PROVIDED ENTRIES:
Content starts

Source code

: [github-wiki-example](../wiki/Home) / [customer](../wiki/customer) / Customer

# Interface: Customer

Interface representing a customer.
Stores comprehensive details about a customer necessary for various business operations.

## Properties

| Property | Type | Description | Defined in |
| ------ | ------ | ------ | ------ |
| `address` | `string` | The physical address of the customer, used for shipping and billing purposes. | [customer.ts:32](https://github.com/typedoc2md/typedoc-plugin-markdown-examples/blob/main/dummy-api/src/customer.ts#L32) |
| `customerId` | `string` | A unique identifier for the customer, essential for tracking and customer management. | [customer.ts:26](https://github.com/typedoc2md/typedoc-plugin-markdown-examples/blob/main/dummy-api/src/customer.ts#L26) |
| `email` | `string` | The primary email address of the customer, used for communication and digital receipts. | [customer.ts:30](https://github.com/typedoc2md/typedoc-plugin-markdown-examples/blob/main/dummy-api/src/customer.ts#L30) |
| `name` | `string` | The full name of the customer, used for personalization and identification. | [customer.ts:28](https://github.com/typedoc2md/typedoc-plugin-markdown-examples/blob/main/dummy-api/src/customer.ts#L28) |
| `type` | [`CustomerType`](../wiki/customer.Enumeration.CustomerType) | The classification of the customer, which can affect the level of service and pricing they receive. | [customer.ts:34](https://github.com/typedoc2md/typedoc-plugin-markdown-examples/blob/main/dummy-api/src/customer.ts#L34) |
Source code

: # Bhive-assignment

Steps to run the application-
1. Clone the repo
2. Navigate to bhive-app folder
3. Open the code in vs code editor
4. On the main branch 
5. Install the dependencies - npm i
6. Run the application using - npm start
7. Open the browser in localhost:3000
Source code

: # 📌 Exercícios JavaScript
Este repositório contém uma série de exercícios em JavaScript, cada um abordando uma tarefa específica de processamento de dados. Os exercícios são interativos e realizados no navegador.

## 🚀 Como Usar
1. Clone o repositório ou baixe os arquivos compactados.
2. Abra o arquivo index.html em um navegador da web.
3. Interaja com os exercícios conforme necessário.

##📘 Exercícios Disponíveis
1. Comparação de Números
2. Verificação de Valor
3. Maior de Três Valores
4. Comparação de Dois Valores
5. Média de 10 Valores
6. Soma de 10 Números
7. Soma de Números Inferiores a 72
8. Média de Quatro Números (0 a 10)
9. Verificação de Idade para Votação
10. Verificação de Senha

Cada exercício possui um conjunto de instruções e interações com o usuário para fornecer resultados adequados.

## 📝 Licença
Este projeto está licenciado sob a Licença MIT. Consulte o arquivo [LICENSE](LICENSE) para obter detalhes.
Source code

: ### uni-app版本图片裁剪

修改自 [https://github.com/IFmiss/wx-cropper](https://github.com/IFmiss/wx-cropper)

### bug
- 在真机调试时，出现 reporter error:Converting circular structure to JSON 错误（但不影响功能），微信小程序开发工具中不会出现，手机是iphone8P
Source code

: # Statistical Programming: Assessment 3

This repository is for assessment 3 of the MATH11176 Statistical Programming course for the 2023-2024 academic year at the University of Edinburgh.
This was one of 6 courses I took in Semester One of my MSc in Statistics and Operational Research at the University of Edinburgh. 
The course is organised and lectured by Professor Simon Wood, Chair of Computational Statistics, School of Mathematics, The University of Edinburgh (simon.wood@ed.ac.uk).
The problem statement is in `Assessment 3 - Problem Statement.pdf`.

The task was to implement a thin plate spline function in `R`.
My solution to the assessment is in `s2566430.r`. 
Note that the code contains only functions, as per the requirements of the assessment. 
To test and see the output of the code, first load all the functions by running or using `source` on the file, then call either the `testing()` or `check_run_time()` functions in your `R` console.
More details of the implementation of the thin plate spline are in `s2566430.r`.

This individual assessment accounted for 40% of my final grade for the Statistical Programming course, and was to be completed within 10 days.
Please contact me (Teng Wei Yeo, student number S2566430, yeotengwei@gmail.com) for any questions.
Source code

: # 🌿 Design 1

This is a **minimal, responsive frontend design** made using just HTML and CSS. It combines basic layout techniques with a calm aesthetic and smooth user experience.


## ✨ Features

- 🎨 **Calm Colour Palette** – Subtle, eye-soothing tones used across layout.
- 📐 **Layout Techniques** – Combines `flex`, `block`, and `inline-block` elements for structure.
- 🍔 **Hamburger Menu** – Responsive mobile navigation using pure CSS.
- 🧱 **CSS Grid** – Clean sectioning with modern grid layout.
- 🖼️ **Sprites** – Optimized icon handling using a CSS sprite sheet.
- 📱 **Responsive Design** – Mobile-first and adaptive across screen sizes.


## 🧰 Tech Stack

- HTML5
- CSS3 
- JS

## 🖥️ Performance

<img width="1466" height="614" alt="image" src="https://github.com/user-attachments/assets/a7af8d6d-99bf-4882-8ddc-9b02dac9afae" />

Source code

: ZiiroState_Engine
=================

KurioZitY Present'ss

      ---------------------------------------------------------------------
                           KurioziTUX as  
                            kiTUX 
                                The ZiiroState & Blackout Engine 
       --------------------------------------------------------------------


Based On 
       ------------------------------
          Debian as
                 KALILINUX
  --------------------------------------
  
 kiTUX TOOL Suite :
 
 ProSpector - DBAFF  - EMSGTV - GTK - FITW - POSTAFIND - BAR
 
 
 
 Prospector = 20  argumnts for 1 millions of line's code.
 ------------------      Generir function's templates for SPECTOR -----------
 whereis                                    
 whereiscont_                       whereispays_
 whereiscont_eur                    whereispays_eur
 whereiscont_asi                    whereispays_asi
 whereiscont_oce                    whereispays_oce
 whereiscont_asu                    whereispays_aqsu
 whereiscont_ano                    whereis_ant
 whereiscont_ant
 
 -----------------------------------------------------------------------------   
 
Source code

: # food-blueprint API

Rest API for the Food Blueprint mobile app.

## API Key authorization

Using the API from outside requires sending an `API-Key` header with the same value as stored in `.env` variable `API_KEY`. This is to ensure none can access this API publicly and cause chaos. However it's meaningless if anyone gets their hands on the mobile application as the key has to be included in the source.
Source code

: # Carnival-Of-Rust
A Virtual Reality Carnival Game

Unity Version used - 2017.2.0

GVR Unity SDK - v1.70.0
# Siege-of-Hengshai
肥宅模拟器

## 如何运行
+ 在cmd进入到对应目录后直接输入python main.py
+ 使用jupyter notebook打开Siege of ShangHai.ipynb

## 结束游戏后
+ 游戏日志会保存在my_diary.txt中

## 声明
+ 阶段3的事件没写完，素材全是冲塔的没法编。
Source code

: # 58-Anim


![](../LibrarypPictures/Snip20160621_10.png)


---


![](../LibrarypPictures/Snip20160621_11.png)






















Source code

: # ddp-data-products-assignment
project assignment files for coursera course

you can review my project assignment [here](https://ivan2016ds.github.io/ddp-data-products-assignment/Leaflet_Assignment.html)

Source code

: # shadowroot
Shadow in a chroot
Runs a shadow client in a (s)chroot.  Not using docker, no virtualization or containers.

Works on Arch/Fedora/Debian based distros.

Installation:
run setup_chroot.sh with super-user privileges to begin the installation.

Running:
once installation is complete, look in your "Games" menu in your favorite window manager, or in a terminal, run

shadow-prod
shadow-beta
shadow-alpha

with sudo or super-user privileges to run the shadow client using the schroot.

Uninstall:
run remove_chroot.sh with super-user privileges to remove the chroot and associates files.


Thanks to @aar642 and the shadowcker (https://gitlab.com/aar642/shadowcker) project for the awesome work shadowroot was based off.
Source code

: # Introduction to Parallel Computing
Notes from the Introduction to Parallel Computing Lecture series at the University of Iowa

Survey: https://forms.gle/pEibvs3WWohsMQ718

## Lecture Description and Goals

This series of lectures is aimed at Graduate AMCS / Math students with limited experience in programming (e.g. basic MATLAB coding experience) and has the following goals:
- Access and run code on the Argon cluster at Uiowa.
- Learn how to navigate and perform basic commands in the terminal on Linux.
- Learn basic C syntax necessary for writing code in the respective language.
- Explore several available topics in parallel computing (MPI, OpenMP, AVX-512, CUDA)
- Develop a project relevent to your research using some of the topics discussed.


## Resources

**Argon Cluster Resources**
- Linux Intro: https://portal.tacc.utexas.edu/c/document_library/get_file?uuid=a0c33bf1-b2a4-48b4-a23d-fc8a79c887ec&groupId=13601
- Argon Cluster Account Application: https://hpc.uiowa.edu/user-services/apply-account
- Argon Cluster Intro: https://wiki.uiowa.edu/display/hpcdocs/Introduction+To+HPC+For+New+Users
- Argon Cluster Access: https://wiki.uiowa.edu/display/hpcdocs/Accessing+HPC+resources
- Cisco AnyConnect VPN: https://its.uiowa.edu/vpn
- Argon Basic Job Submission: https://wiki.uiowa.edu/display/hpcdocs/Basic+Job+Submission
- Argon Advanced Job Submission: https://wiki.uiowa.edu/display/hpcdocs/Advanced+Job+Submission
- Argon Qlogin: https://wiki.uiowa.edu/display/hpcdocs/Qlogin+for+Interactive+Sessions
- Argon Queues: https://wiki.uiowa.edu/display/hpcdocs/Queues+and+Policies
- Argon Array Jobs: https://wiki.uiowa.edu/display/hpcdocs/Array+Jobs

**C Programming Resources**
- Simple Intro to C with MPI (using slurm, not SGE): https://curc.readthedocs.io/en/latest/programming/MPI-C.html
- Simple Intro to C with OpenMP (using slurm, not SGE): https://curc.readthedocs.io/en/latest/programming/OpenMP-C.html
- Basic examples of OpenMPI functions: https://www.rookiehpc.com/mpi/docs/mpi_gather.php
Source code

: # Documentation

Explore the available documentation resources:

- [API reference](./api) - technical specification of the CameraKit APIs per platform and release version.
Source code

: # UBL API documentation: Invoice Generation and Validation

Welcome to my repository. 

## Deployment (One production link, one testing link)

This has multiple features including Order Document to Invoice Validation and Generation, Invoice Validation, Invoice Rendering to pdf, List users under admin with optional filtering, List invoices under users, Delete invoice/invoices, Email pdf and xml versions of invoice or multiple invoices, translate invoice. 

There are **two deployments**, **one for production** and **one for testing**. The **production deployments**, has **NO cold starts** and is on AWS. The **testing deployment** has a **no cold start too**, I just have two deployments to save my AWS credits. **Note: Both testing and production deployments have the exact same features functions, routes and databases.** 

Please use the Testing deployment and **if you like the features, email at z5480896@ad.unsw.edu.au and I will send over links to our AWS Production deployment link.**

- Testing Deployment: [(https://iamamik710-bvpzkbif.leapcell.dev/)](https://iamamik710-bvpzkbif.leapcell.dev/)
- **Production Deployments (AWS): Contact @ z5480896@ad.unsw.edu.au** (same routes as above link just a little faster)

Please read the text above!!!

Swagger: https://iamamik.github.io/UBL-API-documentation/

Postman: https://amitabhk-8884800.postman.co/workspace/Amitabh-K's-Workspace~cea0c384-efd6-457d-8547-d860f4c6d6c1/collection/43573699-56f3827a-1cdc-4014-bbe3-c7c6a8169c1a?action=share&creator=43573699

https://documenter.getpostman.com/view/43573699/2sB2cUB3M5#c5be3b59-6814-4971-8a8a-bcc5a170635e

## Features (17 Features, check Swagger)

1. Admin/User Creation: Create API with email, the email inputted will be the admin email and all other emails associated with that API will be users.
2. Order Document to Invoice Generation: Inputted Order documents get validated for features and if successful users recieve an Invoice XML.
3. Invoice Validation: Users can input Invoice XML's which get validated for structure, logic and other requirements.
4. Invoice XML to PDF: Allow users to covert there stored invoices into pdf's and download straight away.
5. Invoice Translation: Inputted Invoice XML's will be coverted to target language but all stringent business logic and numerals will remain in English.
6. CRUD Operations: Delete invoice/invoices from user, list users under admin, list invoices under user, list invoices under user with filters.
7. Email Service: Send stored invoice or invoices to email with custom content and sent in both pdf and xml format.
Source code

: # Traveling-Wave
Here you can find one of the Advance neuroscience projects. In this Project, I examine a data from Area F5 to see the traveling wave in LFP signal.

Content ends

BRIEF:
Show the lines of the records that include the string "series".

TASK ANSWER:
Notes from the Introduction to Parallel Computing Lecture series at the University of Iowa
This series of lectures is aimed at Graduate AMCS / Math students with limited experience in programming (e.g. basic MATLAB coding experience) and has the following goals:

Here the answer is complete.